What are the consequences of becoming a “covered expatriate” for failing to comply with Section 877(a)(2)(C)?
Many lay persons are stumped as they try to understand the tax consequences of Sections 877 and 877A. The language in the drafting of the statutes is not so clear. Be careful to understate the meaning and how the IRS interprets the law.
One of the greatest risks for anyone who wants to self-diagnose their path towards becoming a former U.S. citizen, is Section 877(a)(2)(C). To be blunt, anyone who renounces their citizenship at the Embassy or Consulate will find that process relatively easy. However, no one at the U.S. Department of State will provide tax advice or try to interpret the meaning of Section 877(a)(2)(C). Indeed, the Foreign Affairs Manual used to read to the person taking the oath, simply provides the standard overview language of “special tax consequences” arising form the renunciation.

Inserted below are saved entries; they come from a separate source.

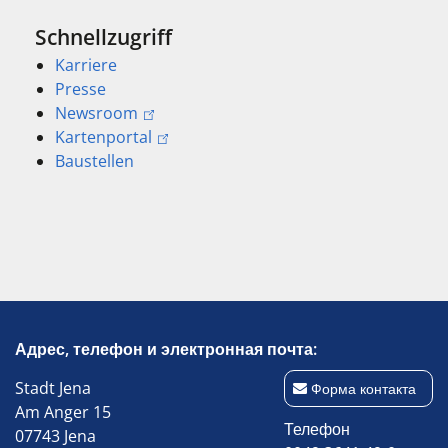
Schnellzugriff
Karriere
Presse
Newsroom
Kartenportal
Baustellen
Адрес, телефон и электронная почта:
Stadt Jena
Форма контакта
Am Anger 15
Телефон
07743 Jena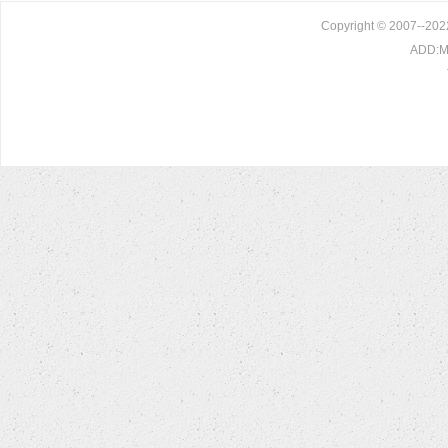
Copyright © 2007--20
ADD:Ma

Even the most economically modest individual, with little assets or income, can fall into this trap for the unwary – Section 877(a)(2)(C). The statute is spelled out below –
- This section shall apply to any individual if—
- (A) the average annual net income tax . . . is greater than $124,000,
- (B) the net worth of the individual as of such date is $2,000,000 or more, or
- (C) such individual fails to certify under penalty of perjury that he has met the requirements of this title for the 5 preceding taxable years or fails to submit such evidence of such compliance as the Secretary may require.